Exercise requirements:
a. In the passage on space flight and the brain, in which journal was the study published?
b. In the space-flight passage, write out the text between "- In microgravity, brain" and "to space conditions.", inclusive, substituting "coordination" for "balance".

- In microgravity, brain fluids behave differently, winding up in different places in the skull.
- Astronauts' white matter is affected by being in space and weakens their back-home sense of balance.
- The study hints at our brains' possible ability to adapt to space conditions.
As humankind evolved, there were a few givens: The presence of oxygen for one, and also gravity. These are both, of course, absent in space. Health data from recent space missions has exposed a variety of ways our bodies go a bit off the rails without the gravity to which we’re accustomed. Scientists already knew about the dangers of prolonged exposure to radiation, eyeball-shape changes and vision issues, as well as cardiac issues and muscle- and bone-mass loss. Now a study published in JAMA Neurology provides new details on how space flight negatively affects the human brain, and in particular its white matter.

Records:
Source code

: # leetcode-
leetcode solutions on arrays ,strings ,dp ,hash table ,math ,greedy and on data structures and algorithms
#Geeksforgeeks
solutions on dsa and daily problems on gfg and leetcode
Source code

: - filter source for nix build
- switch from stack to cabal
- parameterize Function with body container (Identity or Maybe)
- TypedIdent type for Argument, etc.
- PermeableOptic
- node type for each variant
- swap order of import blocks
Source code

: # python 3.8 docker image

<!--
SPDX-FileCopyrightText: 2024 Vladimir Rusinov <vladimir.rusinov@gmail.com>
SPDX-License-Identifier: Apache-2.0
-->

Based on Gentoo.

Set of answers:
a. JAMA Neurology

b.
- In microgravity, brain fluids behave differently, winding up in different places in the skull.
- Astronauts' white matter is affected by being in space and weakens their back-home sense of coordination.
- The study hints at our brains' possible ability to adapt to space conditions.